The lyrics, when she finally gets get to them anyway, are a furrow more frequently plowed than Sasha Grey's nethers.  She regrets hooking up with a bad boy, which is a song that was probably being sung by the ancient Sumerians.  Hell, it's actually a song that country music is particularly good at, like this little ditty by Leann Womack.  You know why that's a poignant song about sleeping with someone you shouldn't, Taylor?  Because, like everyone else older than the Kraft singles in my refrigerator, Leann Womack knows she shouldn't sleep with that guy but she does it anyway because our genitals may be stupid but they're great debaters.  Resolved: this night may end in a jail cell but probably not until after the orgasm.  If you want to go for melodrama about your romantic troubles, sweetie, take a note from Miranda Lambert and play it up for laughs.  What you should not do is read the crap your junior high English teacher labeled "deep" from your Hello Kitty notebook.  If I can tell what the second clause in a sentence is going to be halfway through the first you probably shouldn't tell me because: 1) it's stupid, and 2) I've heard it before.  Taylor may say that she blames herself for this awful relationship but I refuse to believe her, mostly because her previous songs lead me to believe she has no self-awareness and her stupid haircut, clothing and makeup rob her of all credibility.  I used to wear stolen Goodwill clothes but I certainly never expected anyone to take me seriously.

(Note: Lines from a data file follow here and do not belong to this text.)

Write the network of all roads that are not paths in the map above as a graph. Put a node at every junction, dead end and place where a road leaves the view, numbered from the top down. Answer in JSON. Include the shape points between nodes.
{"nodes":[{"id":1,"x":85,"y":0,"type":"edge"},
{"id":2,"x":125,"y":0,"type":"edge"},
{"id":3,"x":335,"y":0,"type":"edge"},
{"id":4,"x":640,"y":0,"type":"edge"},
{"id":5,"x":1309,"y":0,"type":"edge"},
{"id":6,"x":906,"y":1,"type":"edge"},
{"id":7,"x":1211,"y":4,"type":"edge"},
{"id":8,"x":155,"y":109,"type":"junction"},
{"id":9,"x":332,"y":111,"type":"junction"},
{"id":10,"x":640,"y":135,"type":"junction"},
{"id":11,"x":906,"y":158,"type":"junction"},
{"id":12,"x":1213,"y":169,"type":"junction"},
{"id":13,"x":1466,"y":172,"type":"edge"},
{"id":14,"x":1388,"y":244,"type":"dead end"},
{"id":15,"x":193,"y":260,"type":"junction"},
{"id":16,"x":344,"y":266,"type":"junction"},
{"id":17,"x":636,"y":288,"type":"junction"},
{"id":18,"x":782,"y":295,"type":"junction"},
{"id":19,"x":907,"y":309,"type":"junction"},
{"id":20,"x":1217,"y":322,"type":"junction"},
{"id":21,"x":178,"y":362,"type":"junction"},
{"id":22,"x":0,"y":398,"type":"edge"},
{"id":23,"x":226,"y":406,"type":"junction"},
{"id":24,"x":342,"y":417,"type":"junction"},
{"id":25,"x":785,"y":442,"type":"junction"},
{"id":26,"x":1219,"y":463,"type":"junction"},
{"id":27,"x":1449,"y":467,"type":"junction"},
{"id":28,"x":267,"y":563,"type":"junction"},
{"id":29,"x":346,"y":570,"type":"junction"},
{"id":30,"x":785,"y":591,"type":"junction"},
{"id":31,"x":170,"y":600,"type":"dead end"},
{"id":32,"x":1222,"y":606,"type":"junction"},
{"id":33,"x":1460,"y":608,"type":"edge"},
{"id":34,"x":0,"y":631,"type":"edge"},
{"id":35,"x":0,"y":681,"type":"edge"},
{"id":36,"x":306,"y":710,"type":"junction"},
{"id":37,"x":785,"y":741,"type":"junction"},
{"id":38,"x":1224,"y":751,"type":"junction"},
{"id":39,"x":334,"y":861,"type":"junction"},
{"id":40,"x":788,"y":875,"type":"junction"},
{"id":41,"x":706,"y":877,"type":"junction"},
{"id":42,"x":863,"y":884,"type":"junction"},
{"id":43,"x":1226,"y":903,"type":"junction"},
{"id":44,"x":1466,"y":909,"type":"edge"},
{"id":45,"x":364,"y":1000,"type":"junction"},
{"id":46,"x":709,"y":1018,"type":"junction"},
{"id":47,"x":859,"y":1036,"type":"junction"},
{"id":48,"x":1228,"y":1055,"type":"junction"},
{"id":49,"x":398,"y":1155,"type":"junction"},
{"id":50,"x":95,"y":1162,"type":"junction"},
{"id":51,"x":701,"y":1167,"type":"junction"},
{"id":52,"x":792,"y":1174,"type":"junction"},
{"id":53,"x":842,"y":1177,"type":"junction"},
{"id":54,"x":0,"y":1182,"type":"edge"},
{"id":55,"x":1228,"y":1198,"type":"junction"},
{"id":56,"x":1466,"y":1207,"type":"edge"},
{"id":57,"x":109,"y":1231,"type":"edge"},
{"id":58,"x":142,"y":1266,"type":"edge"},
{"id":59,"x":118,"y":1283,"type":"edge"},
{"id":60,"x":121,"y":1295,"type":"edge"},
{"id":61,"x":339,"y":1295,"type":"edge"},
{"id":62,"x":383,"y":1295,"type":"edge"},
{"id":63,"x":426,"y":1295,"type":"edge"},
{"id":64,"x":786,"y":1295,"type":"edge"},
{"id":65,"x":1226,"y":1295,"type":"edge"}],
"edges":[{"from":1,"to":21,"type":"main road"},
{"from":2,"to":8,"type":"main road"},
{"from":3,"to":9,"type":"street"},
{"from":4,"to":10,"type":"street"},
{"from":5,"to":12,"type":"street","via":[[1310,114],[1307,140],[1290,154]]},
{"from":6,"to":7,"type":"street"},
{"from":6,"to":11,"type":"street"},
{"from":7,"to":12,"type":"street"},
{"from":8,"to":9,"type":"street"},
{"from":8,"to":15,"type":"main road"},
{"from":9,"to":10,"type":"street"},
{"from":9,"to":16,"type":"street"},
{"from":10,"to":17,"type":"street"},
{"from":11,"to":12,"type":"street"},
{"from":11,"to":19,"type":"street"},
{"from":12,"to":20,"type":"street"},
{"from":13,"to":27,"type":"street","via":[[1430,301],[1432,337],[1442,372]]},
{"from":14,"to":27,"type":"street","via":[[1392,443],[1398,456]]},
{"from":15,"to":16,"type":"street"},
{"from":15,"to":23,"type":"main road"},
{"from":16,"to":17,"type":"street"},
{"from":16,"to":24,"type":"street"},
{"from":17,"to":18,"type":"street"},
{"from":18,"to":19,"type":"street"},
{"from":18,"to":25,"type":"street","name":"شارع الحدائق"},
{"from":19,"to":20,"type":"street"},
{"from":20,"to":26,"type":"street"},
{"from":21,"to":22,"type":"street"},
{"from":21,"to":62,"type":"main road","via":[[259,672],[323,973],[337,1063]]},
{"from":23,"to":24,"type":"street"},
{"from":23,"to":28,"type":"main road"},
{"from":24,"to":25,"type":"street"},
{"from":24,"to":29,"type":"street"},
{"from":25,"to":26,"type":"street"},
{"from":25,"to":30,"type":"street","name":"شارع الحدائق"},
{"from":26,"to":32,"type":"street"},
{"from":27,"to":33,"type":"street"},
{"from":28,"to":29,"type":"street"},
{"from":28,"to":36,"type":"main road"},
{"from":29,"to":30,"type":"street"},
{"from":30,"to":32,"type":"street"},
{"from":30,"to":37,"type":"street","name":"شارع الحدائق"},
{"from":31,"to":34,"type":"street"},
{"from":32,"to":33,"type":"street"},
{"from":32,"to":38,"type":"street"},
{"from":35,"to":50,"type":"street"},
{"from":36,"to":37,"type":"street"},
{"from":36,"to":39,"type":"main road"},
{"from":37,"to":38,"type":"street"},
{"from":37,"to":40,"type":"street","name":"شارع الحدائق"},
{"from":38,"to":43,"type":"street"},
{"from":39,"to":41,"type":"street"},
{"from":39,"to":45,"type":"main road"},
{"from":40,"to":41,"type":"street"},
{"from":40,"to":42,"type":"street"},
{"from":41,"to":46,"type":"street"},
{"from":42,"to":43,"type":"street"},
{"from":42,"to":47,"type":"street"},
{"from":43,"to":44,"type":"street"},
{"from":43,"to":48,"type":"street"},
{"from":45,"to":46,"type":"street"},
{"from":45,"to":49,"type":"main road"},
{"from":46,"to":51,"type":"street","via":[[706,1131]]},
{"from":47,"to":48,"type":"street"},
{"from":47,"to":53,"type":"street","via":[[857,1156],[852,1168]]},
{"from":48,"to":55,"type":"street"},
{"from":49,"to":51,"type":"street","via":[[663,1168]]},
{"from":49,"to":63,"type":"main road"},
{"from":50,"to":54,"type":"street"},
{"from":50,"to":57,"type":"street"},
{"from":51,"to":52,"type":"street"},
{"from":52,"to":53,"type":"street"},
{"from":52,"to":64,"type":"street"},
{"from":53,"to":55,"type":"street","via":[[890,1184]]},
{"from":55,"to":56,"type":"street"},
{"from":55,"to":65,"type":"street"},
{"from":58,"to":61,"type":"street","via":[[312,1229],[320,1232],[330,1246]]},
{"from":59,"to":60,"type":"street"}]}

Everything about this video that tries to convey edginess and danger and bitter angst is approximately as dark and moody as a marshmallow Peep.  Maybe a Halloween peep, I haven't seen those but they probably exist.  The guy, the bad boy who she knew was trouble when he walked in, looks like DJ Qualls after fetishists got ahold of him, and if such a thing could be said, is the most chaste and harmless bad boy ever conceived.  Bad boys do not wear what I pray to God is not sleeveless denim but very probably is.  The titular "trouble" in this video is the edgy boy band member that 12 year olds crush on before they grow up to have turbulent drug-fueled liaisons with actual bad boys 15 years later.

The casting choice is even more bizarre considering what we know about Taylor Swift's romantic history.  John Mayer might wear a hat as stupid as the one worn in this video, but I am pretty sure he would not pick a fight with pool hall toughs without an appropriately felonious entourage.  At least when Kurt Cobain was grousing musically about his sex life we knew he was talking about Courtney Love and could sympathize.

Most of us can look back on the stupid things we said and did when we were in our early twenties and recognize that they were stupid, but that is only because no one paid us millions of dollars for them.  You know, that actually might be a tragedy worthy of a song.